With the Power of Disney, even the most unlikely and incompatible of couples will be Together Happily Ever After.
Realistically?
Also “No.”
If you look at a lot of the VK’s romantic relationships, they have a similarity to those of victims of abuse and their dysfunctional romantic habits; namely, after a lifetime of being made to feel like crap emotionally, oftentimes being hurt physically and God forbid sexually, they will tend to latch on strongly to the first person that shows them anything closely resembling warmth and affection.
Both Mal and Evie are EXTREMELY lucky that they eventually hooked up with some very good men, but as you can see in the movie and Disney was daring and kind enough to show us, Evie is still VERY much prone to “Chad Charmings” who will woo her with a combination of potential future reward (a literal big castle), flirtation and charm, and of course, implied threats to the relationship if they don’t do something to “earn” their love--in this case, his homework.
Doug’s definitely a nice guy, a catch for a girl out there. And he may definitely be the man for Evie, but the circumstances are SO iffy and rife with potential abuse and mistaking her emotions for genuine love for Doug.
Let me list the concerns I have, below the break:
Evie has, for the past 16 years and systematically with the Isle, been taught that her only value in life is to be beautiful, attractive, and marry a “rich prince.”
Doug was the first person who has ever valued her outside of her looks or her skill with cosmetics, which makes him very different in Evie’s eyes and all the more attractive--but mostly out of novelty, his newness, not him “seeing” a side of her that she wished others would. Evie has never even considered that her intelligence could ever be seen as attractive, and probably thought of it as a huge turn-off to be downplayed or outright denied at all costs.
Evie had just (presumably) broken up with Chad or left him, and even if she was using him and he using her, she’ll probably be in an emotionally vulnerable state, not helped by the disaster that was their first Parent’s Day. “Rebound Relationships” where someone realizes that true love was staring them right in the face make good TV... but not so much real life, as people tend to enter into terrible relationships and make very poor decisions immediately after a break-up/rejection.
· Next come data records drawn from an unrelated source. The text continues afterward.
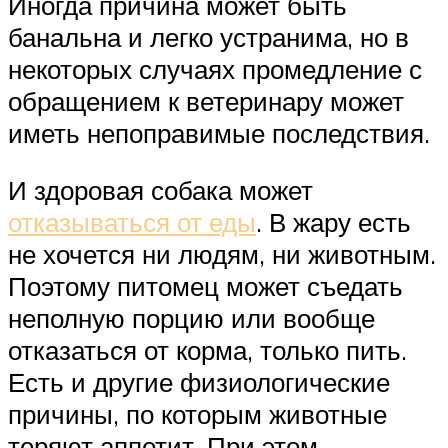
Иногда причина может быть
банальна и легко устранима, но в
некоторых случаях промедление с
обращением к ветеринару может
иметь непоправимые последствия.
И здоровая собака может
отказываться от еды
. В жару есть
не хочется ни людям, ни животным.
Поэтому питомец может съедать
неполную порцию или вообще
отказаться от корма, только пить.
Есть и другие физиологические
причины, по которым животные
теряют аппетит. При этом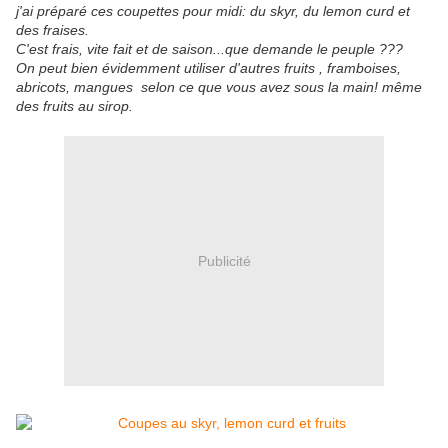
j'ai préparé ces coupettes pour midi: du skyr, du lemon curd et
des fraises.
C'est frais, vite fait et de saison...que demande le peuple ???
On peut bien évidemment utiliser d'autres fruits , framboises,
abricots, mangues selon ce que vous avez sous la main! même
des fruits au sirop.
Publicité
This is really the first time that Evie has ever been shown any genuine affection or love, more so a romantic relationship. Think of an extremely long, 18-hour workshift that ends with you gorging on a whole chocolate cake you bought on impulse; think of someone who just ran a marathon with no water breaks getting a whole 5 gallons worth to themselves; unexpected, cool rain after a scorching heatwave. You love all of those things, more intensely than you normally would, because of the context, the situations that led to that moment; had the scenario been different, you probably wouldn’t have loved them as much, or even hated them, which brings me to...
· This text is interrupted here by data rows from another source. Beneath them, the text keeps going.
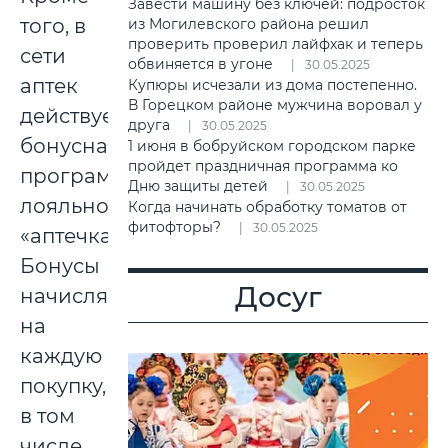
Завести машину без ключей: подросток
того, в
из Могилевского района решил
проверить проверил лайфхак и теперь
сети
обвиняется в угоне
30.05.2025
аптек
Купюры исчезали из дома постепенно.
В Горецком районе мужчина воровал у
действует
друга
30.05.2025
бонусная
1 июня в бобруйском городском парке
пройдет праздничная программа ко
программа
Дню защиты детей
30.05.2025
лояльности
Когда начинать обработку томатов от
фитофторы?
30.05.2025
«аптечка+».
Бонусы
Досуг
начисляются
на
каждую
покупку,
в том
числе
My main fear of the relationship with Doug and Evie, is that I feel it’s largely based out of outside events and circumstance, than any genuine emotion or love between them. It’s been proven than when you’re an American in Mexico and you meet another American, you two are best friends; go back home, and suddenly, you lose the connection you had because the context that made it so intense is now gone. Same with Evie, when Doug loses the novelty that he’s the one that saw her for her smarts, that Auradon and its residents are the only people who’ve ever shown them genuine, unconditional love and care.
Their honeymoon will end eventually, and the both of them have to keep the relationship going on their own merits, not the Power of the Plot, and I just don’t see much of any compatibility between them outside of “The events of the movie brought them together!”
Devie feels very much like a Whirlwind Romance, than a fantastic “How We Met” story to be told to the kids. And like most Whirlwind Romances, it ends as it starts: quickly and memorably.